### Activity list
A) Summarize the court excerpt on the New Haven rental ordinance in two sentences.
B) In the court excerpt on the New Haven rental ordinance, which count alleges that the City lacks the legal authority to enact the ordinance?
C) Retype the portion of the court excerpt on the New Haven rental ordinance starting with "The final witness" and going on through "the refinancing agreement.".

### Extract provided
=== Begin Enclosure ===

The final witness at trial was Ronald Candelora, also a member of the plaintiff association and also the owner and manager of rental property in New Haven, but specializing in three-family dwellings. He affirmed that Bradford's concerns as applied to larger properties applied with equal force to the smaller properties in which he specializes. He has refinanced such property since the effective date of the ordinance, however, and he acknowledged that the licensing issue did not play any role in negotiating the terms of the refinancing agreement.

The court will first summarize the counts of the Second Amended Complaint that remained at issue after the close of evidence and then analyze each individually. Count Five alleges that as a Connecticut municipality, the City lacks the legal authority to enact the ordinance in question. Counts Six and Seven allege that the searches authorized by the Ordinance violate the protections against unreasonable searches embodied in the Fourth and Fourteenth Amendments to the Constitution of the United States (Count Six) and Article First, Section 7 of the Constitution of the State of Connecticut, (Count Seven). Counts Eight and Nine allege that the ordinance violates the procedural due process protections of the Fifth and Fourteenth amendments to the United States Constitution (Count Eight) and Article First, Section 8, of the Connecticut Constitution (Count Nine).

=== End Enclosure ===

### Supplied information
=== Begin Enclosure ===

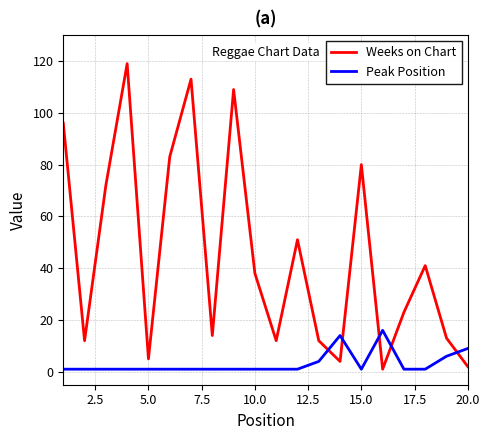

What is the greatest value displayed?

119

=== End Enclosure ===

### Results for the exercise
A) Ronald Candelora, a member of the plaintiff association who owns and manages three-family rental property in New Haven, testified that Bradford's concerns applied equally to smaller properties, but he acknowledged that licensing played no role in a refinancing he negotiated after the ordinance took effect. The court then outlined the remaining counts, which allege that the City lacked authority to enact the ordinance, that the searches it authorizes violate federal and state protections against unreasonable searches, and that it violates federal and state procedural due process protections.

B) Count Five.

C)
The final witness at trial was Ronald Candelora, also a member of the plaintiff association and also the owner and manager of rental property in New Haven, but specializing in three-family dwellings. He affirmed that Bradford's concerns as applied to larger properties applied with equal force to the smaller properties in which he specializes. He has refinanced such property since the effective date of the ordinance, however, and he acknowledged that the licensing issue did not play any role in negotiating the terms of the refinancing agreement.